Task goal.
Output exactly the lines spanning from the line containing "index dip: (355, 162)" to the last line of the entries, inclusive.

Data extract.
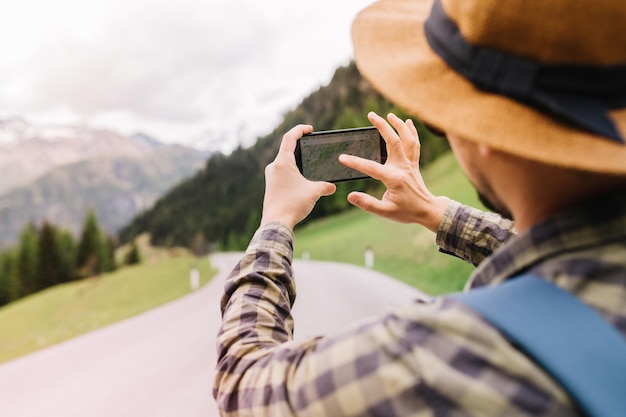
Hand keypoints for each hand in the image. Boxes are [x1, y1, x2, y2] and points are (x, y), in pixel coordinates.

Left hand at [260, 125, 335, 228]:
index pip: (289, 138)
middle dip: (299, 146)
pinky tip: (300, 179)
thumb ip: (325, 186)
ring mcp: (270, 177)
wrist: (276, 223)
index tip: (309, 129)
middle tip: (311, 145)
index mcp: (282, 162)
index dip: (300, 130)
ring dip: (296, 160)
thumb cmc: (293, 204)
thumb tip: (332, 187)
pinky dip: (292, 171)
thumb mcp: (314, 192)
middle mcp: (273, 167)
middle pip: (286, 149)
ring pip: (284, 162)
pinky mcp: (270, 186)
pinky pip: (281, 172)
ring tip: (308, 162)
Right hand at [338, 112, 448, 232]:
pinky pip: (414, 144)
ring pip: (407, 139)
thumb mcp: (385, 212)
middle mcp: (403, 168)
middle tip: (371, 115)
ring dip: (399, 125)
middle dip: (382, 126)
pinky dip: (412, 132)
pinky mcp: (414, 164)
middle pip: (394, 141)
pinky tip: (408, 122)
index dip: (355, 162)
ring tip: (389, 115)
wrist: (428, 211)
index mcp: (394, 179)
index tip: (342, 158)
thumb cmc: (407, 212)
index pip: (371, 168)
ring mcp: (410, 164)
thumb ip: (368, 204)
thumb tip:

Written reply.
index dip: (355, 162)
ring tip: (389, 115)
wrist: (428, 211)
index mcp: (394, 179)
index tip: (342, 158)
thumb cmc: (407, 212)
index pip: (371, 168)
ring mcp: (410, 164)
thumb ip: (368, 204)
thumb tip:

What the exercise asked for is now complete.